Kellie Webster & Kevin Robinson, Research Scientists, Google Research

Abstract: Language modeling improvements and emerging zero-shot capabilities have led to an explosion of interest in potential applications. With this power, many have cautioned about potential shortcomings and harms of the current technology. In this talk, we make a deliberate distinction between shortcomings intrinsic to a model, notably what is discussed in the bias literature, and the potential for a model used in a system to cause harm to real people. This distinction enables us to discuss what factors in pre-training influence the encoding of social stereotypes, and observe that improving language modeling may improve bias measurements even in the presence of data skew. On the other hand, measuring potential harms remains an outstanding challenge and requires new forms of cross-disciplinary understanding. We discuss our experience with exploring how to formulate scalable, relevant, and actionable measures of potential harm, with a case study on machine translation.

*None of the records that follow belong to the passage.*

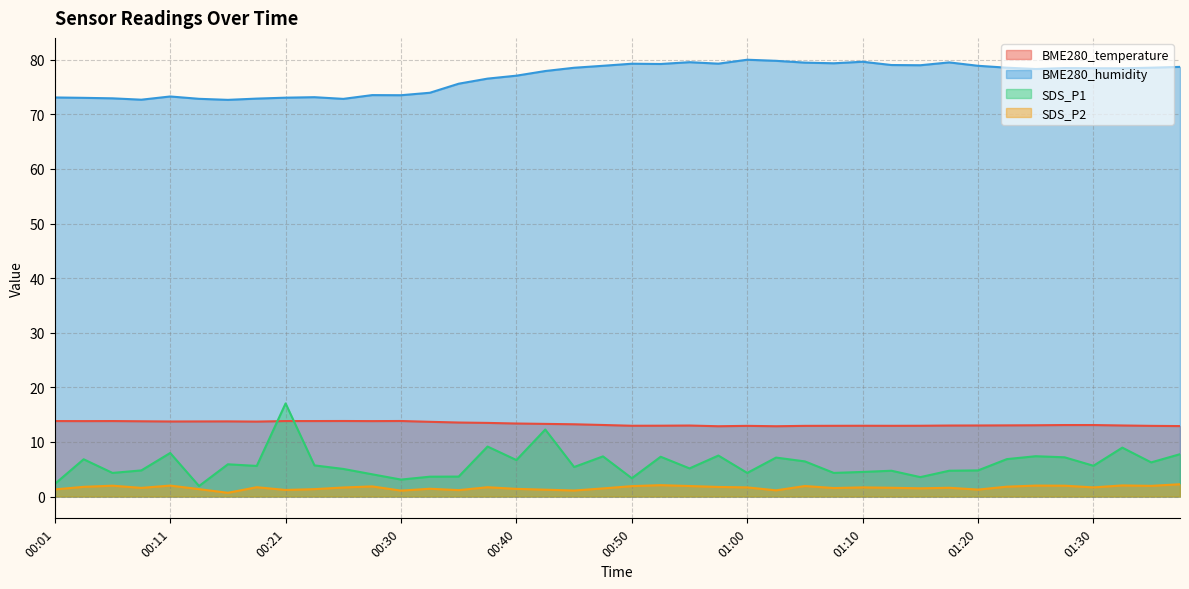

What position from the left is 00:25?

11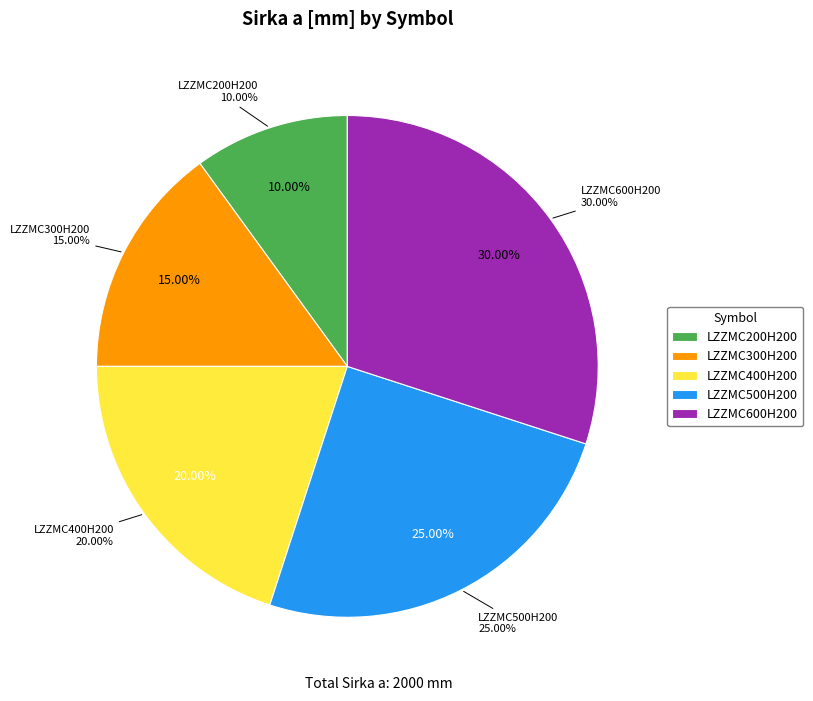

What is the ratio of the value at LZZMC200H200 to the value at LZZMC500H200?

0.4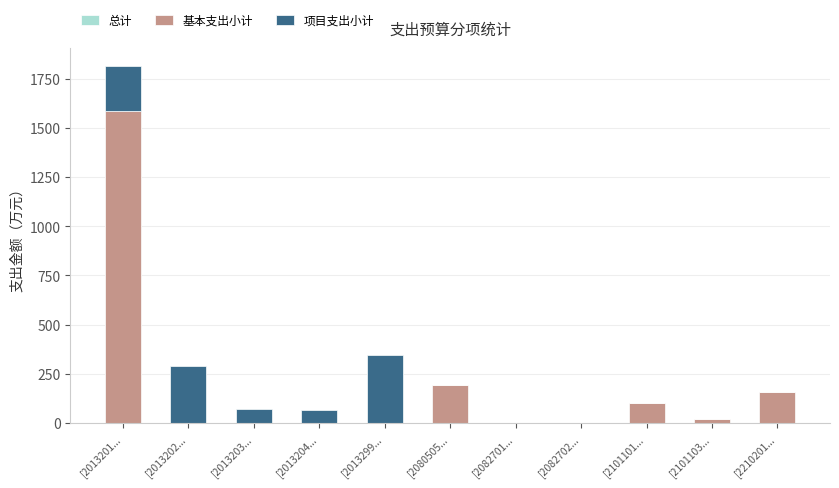

How many distinct data groups are displayed?

3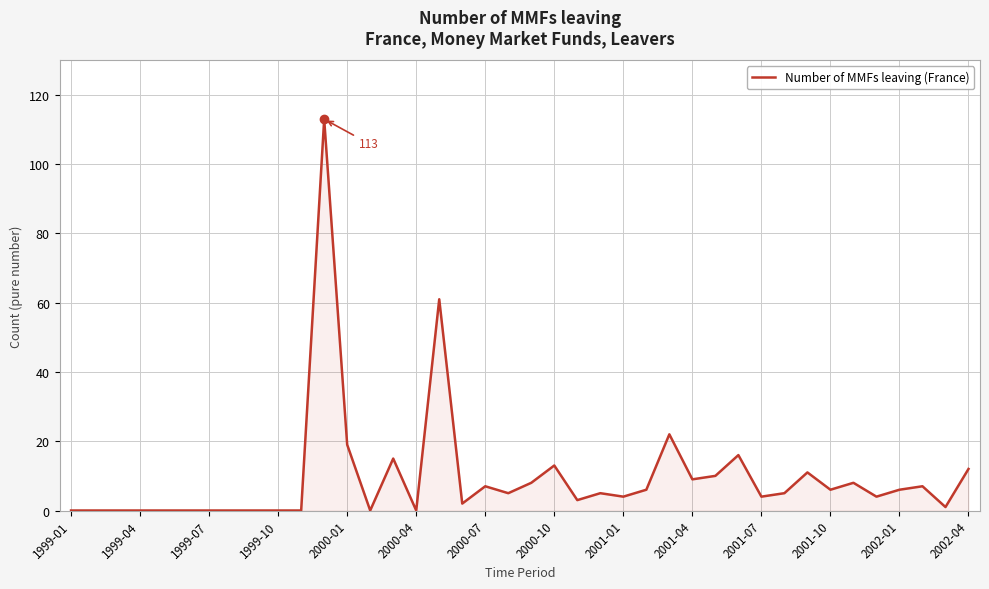

Reading left to right, transcribe all the data shown in this chart.

0	0	0	0	0	0	0	0	0	0	0	113	19	0	15	0	61	2	7	5	8	13	3	5	4	6	22	9	10	16	4	5	11	6	8	4	6	7	1	12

Kai-Wei Chang, Assistant Professor, University of California

Abstract: Natural Language Generation (NLG) technologies have advanced drastically in recent years, and they have empowered various real-world applications that touch our daily lives. Despite their remarkable performance, recent studies have shown that NLG models run the risk of aggravating the societal biases present in the data. Without properly quantifying and reducing the reliance on such correlations, the broad adoption of these models might have the undesirable effect of magnifying prejudice or harmful implicit biases that rely on sensitive demographic attributes. In this talk, I will discuss metrics and datasets for evaluating gender bias in language generation models. I will review existing bias measurements and demonstrate how intricate bias metrics are inconsistent with the extrinsic ones. I will further discuss the harms of gender exclusivity and challenges in representing non-binary gender in NLP.